SLEMAN, POPULI.ID — Keraton Yogyakarta kembali menegaskan komitmennya dalam menjaga kedaulatan Tanah Kasultanan ( Sultanaat Grond) dan Tanah Kalurahan sebagai bagian dari aset kelembagaan, bukan harta warisan pribadi.
Sikap tegas ini disampaikan menyusul maraknya praktik pemanfaatan dan penerbitan izin sepihak terhadap lahan tersebut, khususnya di wilayah Kapanewon Depok, Sleman.
“Tanah Kasultanan, termasuk Tanah Kalurahan, adalah tanah lembaga. Tidak bisa diwariskan atau diklaim pribadi, apalagi dijadikan objek transaksi tanpa prosedur resmi,” tegas Penghageng II Kawedanan Panitikismo, Kanjeng Raden Tumenggung (KRT) Suryo Satriyanto, usai forum mediasi di Kantor Kalurahan Condongcatur, Senin (7/7).
Misalnya kasus terbaru mencuat di Kalurahan Condongcatur. Sebidang lahan yang merupakan bagian dari Tanah Kas Kalurahan diduga telah diterbitkan kekancingan secara ilegal oleh pihak yang mengaku sebagai keturunan Sultan Hamengku Buwono VII.

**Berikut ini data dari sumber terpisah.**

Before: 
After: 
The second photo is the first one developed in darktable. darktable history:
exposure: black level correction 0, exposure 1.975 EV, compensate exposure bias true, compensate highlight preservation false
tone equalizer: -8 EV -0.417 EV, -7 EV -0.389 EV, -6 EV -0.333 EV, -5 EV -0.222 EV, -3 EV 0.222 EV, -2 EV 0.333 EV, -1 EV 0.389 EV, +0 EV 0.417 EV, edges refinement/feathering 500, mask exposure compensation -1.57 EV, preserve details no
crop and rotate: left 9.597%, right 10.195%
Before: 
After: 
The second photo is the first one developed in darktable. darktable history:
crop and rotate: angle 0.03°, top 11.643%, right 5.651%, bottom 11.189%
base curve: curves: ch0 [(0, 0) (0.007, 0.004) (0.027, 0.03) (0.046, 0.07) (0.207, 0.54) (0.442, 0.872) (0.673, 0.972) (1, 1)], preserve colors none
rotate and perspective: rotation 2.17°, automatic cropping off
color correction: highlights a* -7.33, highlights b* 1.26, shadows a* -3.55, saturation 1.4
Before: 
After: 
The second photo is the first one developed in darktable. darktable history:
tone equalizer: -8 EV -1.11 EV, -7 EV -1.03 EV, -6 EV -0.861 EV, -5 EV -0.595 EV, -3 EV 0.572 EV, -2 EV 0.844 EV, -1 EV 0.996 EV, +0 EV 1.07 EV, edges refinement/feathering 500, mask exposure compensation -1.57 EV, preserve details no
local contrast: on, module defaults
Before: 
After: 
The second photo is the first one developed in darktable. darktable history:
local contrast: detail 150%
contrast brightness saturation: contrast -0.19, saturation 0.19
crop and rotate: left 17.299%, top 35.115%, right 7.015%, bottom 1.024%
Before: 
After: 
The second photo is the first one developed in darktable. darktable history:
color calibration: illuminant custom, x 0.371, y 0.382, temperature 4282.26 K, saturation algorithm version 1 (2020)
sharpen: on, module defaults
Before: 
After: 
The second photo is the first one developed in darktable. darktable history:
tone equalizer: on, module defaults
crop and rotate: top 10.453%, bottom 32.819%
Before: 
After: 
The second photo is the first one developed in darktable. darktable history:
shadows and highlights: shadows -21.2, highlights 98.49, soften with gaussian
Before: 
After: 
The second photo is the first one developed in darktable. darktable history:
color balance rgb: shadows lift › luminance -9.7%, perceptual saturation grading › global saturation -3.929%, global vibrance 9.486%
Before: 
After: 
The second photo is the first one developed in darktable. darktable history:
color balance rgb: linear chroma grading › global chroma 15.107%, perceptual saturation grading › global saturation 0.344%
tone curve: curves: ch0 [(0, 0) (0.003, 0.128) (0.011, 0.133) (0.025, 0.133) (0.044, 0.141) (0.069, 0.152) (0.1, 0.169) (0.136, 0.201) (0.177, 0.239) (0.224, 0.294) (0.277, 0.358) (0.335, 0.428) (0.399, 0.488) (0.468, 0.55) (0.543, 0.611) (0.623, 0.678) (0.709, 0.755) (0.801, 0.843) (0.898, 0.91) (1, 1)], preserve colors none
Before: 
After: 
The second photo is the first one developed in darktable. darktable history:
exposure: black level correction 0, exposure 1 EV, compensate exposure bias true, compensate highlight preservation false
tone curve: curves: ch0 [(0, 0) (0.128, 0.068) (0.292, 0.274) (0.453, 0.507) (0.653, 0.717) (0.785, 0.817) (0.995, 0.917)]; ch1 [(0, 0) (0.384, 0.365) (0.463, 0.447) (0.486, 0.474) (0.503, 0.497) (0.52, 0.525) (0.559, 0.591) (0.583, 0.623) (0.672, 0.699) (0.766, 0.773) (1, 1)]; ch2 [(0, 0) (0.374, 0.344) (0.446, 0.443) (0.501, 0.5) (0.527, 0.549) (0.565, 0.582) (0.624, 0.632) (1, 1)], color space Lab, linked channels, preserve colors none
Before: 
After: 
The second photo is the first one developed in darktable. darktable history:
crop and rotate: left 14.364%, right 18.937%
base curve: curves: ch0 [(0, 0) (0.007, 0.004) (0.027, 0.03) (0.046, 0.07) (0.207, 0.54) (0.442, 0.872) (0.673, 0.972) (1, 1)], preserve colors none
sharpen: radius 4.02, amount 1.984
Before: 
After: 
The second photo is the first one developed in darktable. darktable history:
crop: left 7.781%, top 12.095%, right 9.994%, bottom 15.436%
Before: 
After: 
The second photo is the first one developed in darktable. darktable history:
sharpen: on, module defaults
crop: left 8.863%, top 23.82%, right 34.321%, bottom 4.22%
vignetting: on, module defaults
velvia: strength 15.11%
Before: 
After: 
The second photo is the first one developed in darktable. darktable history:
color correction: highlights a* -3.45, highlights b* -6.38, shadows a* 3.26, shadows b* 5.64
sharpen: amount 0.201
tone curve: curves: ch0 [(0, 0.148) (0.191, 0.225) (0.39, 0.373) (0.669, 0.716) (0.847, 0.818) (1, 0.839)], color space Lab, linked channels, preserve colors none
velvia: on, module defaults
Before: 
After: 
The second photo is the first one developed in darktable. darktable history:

Padahal, menurut Keraton, tindakan tersebut tidak memiliki dasar hukum dan bertentangan dengan Undang-Undang Nomor 13 Tahun 2012 tentang Keistimewaan DIY.
Sejak 2017, Gubernur DIY telah mengeluarkan surat edaran yang menegaskan bahwa seluruh Tanah Kasultanan adalah aset kelembagaan.
Lebih lanjut, pada 2023, Penghageng KH Panitrapura GKR Condrokirono memperjelas bahwa izin pemanfaatan hanya dapat diterbitkan oleh Kawedanan Panitikismo dan KHP Datu Dana Suyasa.
Dalam perkembangannya, Keraton juga menerbitkan surat peringatan pada 2024 terhadap sejumlah oknum yang diduga menerbitkan surat izin palsu dengan mengatasnamakan diri sebagai ahli waris.
Di antaranya tercatat nama RM Triyanto Prastowo Sumarsono dan RM Bangun Eko Mahendra. Keraton berpegang pada Peraturan Gubernur DIY No. 33 Tahun 2017 tentang pemanfaatan Tanah Kasultanan serta Pergub No. 24 Tahun 2024 untuk Tanah Kalurahan.
Pemanfaatan kedua jenis tanah tersebut hanya sah bila disertai dokumen resmi: Serat Kekancingan untuk Tanah Kasultanan dan Surat Keputusan Gubernur untuk Tanah Kalurahan.
Lurah Condongcatur, Reno Candra Sangaji, turut meminta pendampingan resmi dari Keraton agar penyelesaian masalah ini berjalan sesuai koridor hukum dan masyarakat tidak menjadi korban penipuan.
“Ini bukan hanya urusan administrasi, tapi menyangkut perlindungan warga dari praktik ilegal,” ujarnya.
Untuk menjamin kepastian hukum, Keraton Yogyakarta kini telah menerbitkan Tanda Bukti Kekancingan resmi, yang mencantumkan informasi lengkap pemohon, asal usul tanah, peta bidang, hingga tanda tangan tiga Penghageng: GKR Condrokirono, GKR Mangkubumi, dan KRT Suryo Satriyanto.
Keraton mengimbau masyarakat agar tidak mudah percaya pada dokumen yang tidak dikeluarkan oleh institusi resmi. Apabila ada pihak yang merasa dirugikan, diminta segera melaporkan ke aparat penegak hukum.
“Kami pertegas, dokumen yang mengatasnamakan ahli waris HB VII tidak memiliki legalitas apa pun. Kita hidup di negara hukum, bukan negara klaim,” kata Kanjeng Suryo.
Selain melindungi aset, Keraton juga memastikan bahwa pemanfaatan Tanah Kas Kalurahan lebih diutamakan untuk sektor pertanian, peternakan, dan perikanan.
Prioritas penerima adalah masyarakat miskin dan pengangguran yang tinggal di wilayah kalurahan, sesuai dengan arahan Gubernur DIY.
Secara berkala, Keraton juga melakukan penyisiran dan evaluasi terhadap pemanfaatan tanah-tanah tersebut guna mencegah penyalahgunaan dan memastikan penggunaannya tetap berpihak kepada kepentingan rakyat.